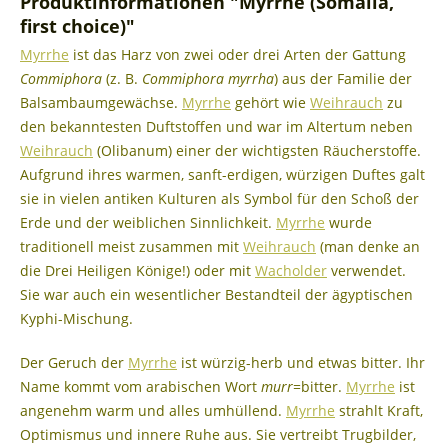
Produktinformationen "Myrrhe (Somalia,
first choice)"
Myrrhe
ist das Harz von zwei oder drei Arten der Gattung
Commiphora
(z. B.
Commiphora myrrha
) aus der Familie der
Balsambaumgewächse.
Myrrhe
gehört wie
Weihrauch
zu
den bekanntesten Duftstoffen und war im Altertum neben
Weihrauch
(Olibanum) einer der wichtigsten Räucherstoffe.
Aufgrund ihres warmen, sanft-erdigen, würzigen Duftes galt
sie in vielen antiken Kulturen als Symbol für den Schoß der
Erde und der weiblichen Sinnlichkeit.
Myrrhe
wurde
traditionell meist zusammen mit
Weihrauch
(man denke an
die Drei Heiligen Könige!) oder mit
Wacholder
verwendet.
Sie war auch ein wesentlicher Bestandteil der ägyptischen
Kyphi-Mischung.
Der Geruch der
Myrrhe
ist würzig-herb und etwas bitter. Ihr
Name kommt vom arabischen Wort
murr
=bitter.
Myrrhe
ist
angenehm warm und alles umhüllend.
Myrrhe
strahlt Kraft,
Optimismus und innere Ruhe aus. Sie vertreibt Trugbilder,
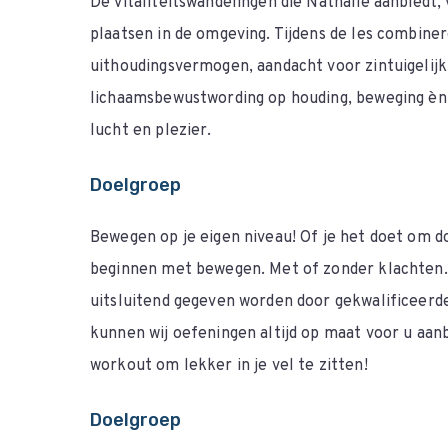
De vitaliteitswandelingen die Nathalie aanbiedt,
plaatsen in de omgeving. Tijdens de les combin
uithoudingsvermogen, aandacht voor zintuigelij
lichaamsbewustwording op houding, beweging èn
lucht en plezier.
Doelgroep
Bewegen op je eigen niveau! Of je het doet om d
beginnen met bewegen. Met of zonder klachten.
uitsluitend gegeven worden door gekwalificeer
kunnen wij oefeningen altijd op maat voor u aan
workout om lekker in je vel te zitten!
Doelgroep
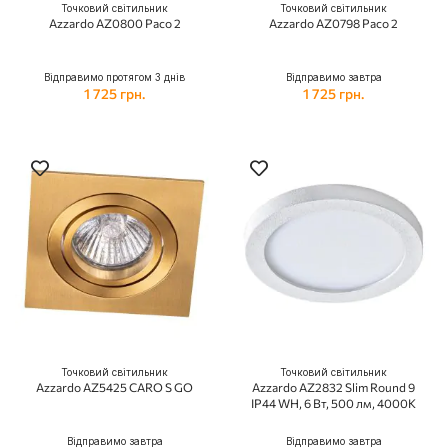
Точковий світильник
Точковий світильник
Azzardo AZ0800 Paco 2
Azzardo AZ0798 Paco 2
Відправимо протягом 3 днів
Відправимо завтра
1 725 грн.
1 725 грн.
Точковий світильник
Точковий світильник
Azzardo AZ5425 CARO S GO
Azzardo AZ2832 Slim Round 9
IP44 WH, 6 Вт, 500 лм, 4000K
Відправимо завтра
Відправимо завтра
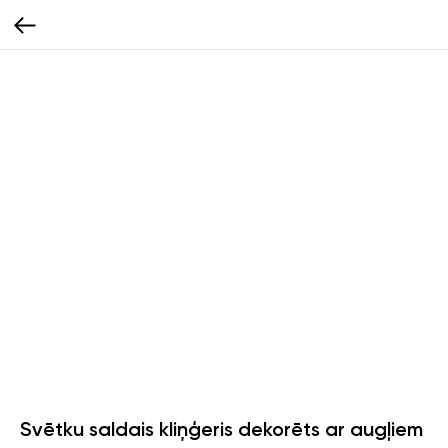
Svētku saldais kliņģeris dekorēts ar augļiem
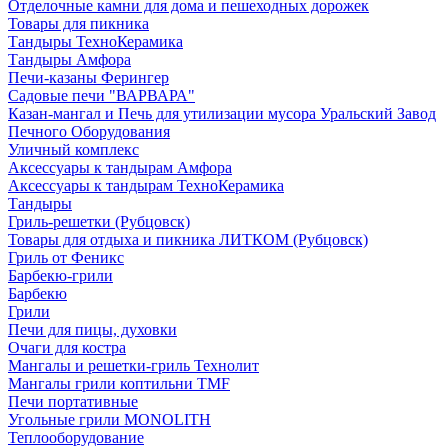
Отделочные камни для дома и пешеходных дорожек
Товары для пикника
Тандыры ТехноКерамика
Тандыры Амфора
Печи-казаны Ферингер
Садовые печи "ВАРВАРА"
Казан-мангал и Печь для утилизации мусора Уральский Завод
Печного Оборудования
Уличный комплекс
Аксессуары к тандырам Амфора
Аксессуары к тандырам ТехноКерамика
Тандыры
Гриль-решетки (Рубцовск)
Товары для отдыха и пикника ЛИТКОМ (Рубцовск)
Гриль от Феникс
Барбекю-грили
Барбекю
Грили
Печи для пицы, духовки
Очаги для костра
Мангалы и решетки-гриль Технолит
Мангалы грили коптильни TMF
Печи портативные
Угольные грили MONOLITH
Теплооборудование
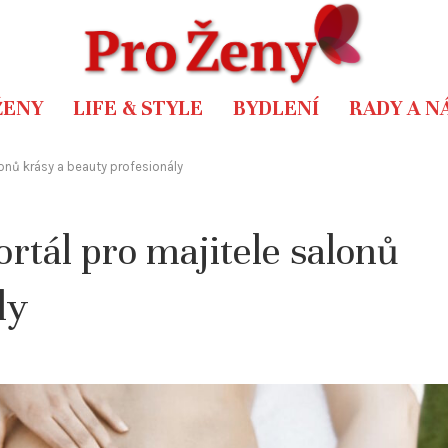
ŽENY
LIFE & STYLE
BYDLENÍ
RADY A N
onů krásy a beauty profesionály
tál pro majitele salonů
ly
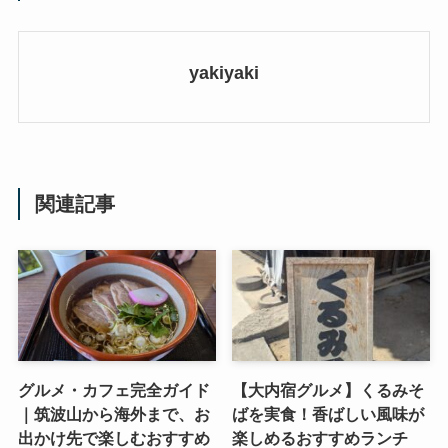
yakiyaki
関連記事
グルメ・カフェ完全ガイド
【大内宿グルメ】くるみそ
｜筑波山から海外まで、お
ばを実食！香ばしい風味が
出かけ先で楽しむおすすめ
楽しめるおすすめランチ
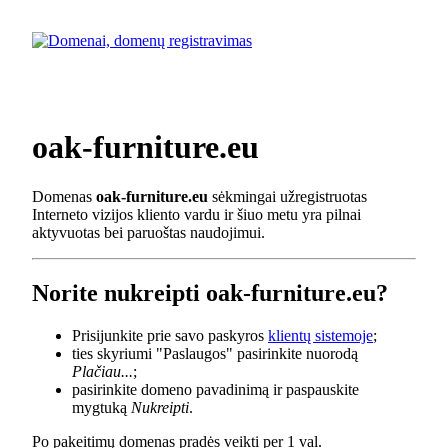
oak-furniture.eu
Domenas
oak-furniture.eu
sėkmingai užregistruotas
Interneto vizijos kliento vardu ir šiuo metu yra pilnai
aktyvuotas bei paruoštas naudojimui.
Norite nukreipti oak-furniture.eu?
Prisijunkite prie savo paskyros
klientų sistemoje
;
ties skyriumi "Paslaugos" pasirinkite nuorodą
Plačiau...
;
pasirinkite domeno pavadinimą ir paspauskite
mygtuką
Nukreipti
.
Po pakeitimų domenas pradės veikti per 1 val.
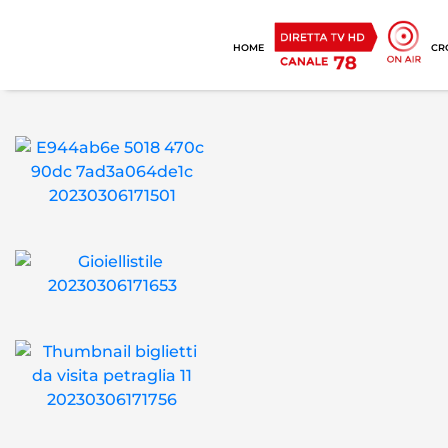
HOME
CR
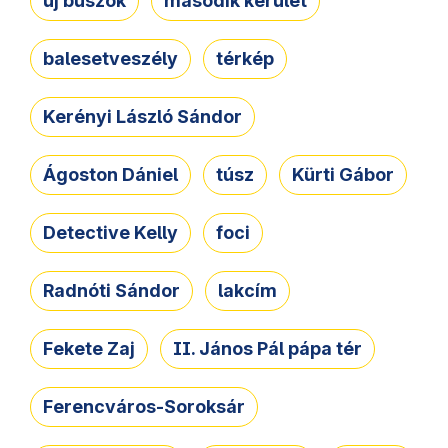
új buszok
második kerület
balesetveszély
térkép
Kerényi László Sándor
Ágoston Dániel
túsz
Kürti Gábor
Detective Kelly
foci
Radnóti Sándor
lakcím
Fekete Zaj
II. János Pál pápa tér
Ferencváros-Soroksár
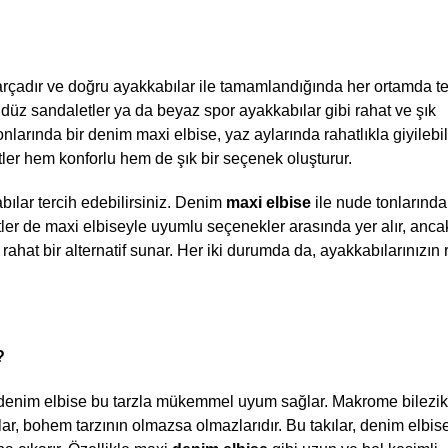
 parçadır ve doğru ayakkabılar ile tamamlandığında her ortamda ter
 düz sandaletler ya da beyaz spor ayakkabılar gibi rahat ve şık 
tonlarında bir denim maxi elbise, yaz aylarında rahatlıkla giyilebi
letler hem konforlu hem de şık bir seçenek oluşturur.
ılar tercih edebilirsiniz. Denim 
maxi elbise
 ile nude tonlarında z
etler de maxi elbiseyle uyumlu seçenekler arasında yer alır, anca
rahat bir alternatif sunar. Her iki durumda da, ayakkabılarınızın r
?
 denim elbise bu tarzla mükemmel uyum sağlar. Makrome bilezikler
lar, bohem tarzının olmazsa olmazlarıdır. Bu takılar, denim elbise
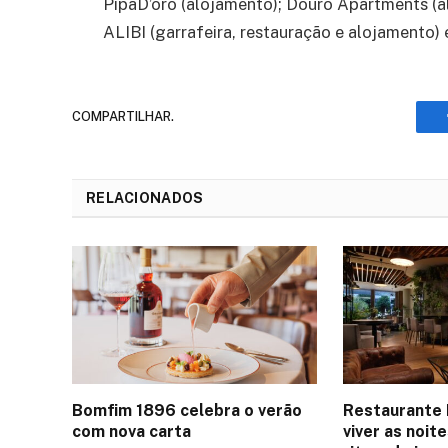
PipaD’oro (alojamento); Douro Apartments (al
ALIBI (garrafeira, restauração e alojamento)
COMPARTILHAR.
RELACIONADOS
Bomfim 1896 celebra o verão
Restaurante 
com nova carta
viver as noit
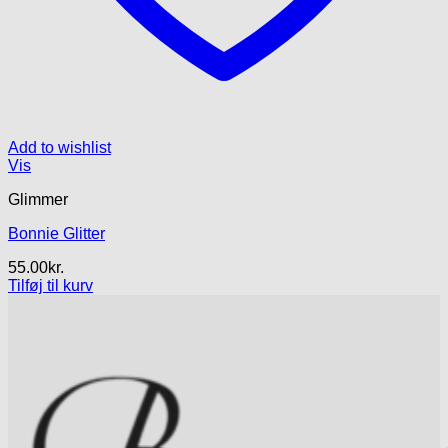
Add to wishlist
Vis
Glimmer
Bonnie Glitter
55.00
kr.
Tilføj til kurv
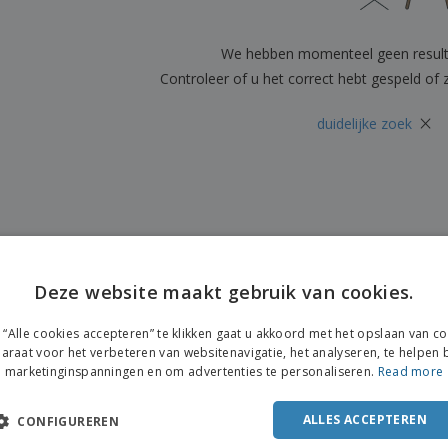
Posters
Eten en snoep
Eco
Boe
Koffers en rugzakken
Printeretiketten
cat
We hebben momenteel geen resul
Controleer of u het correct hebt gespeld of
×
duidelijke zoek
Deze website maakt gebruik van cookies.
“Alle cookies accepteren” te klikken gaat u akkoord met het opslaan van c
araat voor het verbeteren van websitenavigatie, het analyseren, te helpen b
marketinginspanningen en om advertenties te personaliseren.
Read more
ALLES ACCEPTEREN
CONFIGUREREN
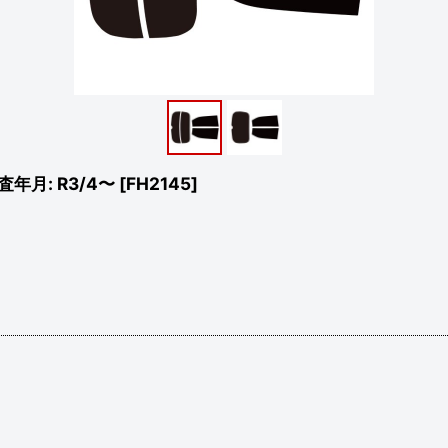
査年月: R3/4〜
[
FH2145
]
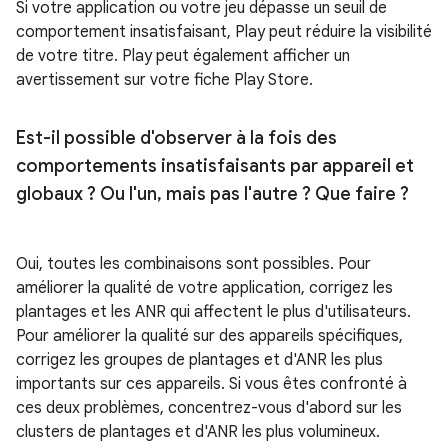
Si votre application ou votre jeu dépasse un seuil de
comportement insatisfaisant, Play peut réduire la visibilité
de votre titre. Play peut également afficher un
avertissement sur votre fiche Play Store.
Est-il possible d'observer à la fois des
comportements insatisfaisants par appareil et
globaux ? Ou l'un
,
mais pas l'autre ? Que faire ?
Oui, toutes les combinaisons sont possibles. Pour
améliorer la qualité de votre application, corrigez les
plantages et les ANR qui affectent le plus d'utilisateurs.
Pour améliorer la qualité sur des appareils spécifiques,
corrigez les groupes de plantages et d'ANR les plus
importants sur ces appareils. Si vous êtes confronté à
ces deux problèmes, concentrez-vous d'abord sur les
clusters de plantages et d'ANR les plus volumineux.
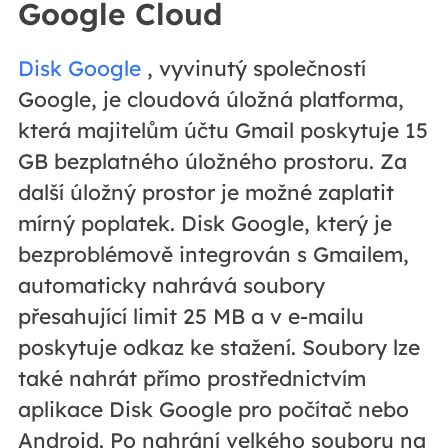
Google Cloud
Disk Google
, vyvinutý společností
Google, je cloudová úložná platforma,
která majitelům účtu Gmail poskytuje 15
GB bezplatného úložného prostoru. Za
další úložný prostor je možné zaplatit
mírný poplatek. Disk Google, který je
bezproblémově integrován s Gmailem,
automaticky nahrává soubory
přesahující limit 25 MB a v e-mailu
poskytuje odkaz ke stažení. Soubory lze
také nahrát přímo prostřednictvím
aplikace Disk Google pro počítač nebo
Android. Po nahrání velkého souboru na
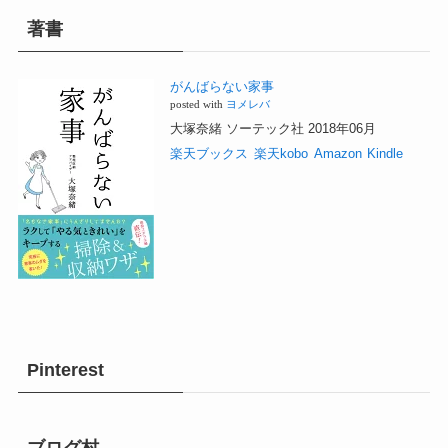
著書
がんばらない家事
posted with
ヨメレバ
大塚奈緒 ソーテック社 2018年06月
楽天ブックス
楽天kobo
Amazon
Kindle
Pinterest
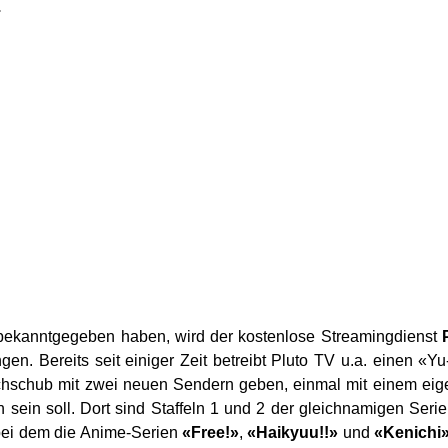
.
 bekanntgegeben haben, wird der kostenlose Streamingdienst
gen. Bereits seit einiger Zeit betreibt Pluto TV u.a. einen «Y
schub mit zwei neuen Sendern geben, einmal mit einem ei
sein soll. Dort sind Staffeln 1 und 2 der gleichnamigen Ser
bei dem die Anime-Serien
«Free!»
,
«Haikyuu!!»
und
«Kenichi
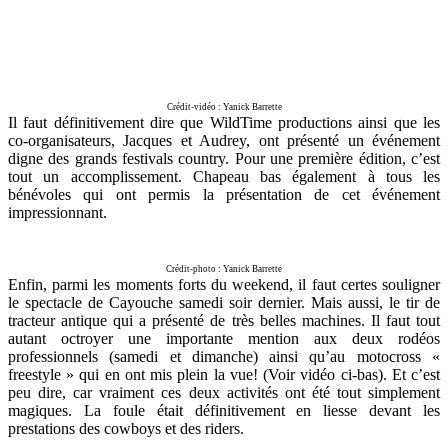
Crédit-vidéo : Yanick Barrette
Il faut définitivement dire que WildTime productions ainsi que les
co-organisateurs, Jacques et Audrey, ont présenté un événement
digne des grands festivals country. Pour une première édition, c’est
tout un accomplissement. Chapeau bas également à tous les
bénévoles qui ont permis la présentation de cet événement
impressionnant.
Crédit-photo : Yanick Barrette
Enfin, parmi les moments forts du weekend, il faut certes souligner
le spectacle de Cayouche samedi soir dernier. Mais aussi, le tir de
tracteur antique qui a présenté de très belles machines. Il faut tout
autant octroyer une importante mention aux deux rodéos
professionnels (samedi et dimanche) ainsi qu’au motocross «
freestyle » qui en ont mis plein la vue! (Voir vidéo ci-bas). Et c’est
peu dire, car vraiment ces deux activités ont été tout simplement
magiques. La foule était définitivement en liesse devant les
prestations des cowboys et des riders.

-- -- --

Lines from the one above containing "Теплооборудование" down to the one containing "Interneto vizijos kliento" should be transcribed exactly, with both ends kept and no pictures.

Теплооборудование
ŽENY
LIFE & STYLE
BYDLENÍ
RADY A N
onů krásy a beauty profesionály
tál pro majitele salonů
ly
yakiyaki
関連記事
グルメ・カフェ完全ガイド
【大内宿グルメ】くるみそ
｜筑波山から海外まで、お
ばを実食！香ばしい風味が
出かけ先で楽しむおすすめ
楽しめるおすすめランチ
oak-furniture.eu
Domenas
oak-furniture.eu
sėkmingai užregistruotas
Interneto vizijos kliento vardu ir šiuo metu yra pilnai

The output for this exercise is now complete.